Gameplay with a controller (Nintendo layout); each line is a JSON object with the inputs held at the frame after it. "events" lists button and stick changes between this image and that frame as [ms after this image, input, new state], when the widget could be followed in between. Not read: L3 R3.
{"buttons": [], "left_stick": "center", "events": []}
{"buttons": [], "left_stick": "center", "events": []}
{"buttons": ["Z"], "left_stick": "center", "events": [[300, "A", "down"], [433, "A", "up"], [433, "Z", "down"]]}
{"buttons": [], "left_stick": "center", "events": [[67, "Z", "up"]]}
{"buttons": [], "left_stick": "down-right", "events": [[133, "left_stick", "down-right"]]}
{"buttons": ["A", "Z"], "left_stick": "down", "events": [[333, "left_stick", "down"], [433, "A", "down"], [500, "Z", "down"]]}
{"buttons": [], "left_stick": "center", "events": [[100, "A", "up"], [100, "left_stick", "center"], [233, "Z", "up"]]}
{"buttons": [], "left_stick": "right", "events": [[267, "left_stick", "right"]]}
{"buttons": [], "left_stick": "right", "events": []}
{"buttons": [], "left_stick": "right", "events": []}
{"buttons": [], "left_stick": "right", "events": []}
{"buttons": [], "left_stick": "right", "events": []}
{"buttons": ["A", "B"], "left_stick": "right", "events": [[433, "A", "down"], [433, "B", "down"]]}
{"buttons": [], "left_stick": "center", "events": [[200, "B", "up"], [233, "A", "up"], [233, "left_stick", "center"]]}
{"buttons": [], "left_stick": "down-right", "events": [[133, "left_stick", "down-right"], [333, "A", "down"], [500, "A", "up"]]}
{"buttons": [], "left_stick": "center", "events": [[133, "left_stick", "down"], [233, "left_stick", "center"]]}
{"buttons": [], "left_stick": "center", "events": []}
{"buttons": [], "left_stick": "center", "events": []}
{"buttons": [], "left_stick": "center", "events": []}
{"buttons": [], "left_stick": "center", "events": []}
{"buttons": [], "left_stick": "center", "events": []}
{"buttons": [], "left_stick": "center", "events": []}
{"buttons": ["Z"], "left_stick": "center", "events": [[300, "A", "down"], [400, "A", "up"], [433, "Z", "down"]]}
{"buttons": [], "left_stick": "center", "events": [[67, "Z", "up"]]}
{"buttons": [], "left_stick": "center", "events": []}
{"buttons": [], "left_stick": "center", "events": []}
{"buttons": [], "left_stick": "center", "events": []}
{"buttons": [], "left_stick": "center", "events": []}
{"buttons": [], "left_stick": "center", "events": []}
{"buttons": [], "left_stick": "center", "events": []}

----

Determine the number of lines in the data that include the word "down", and provide that number without comment.

→ Solution to this task:
7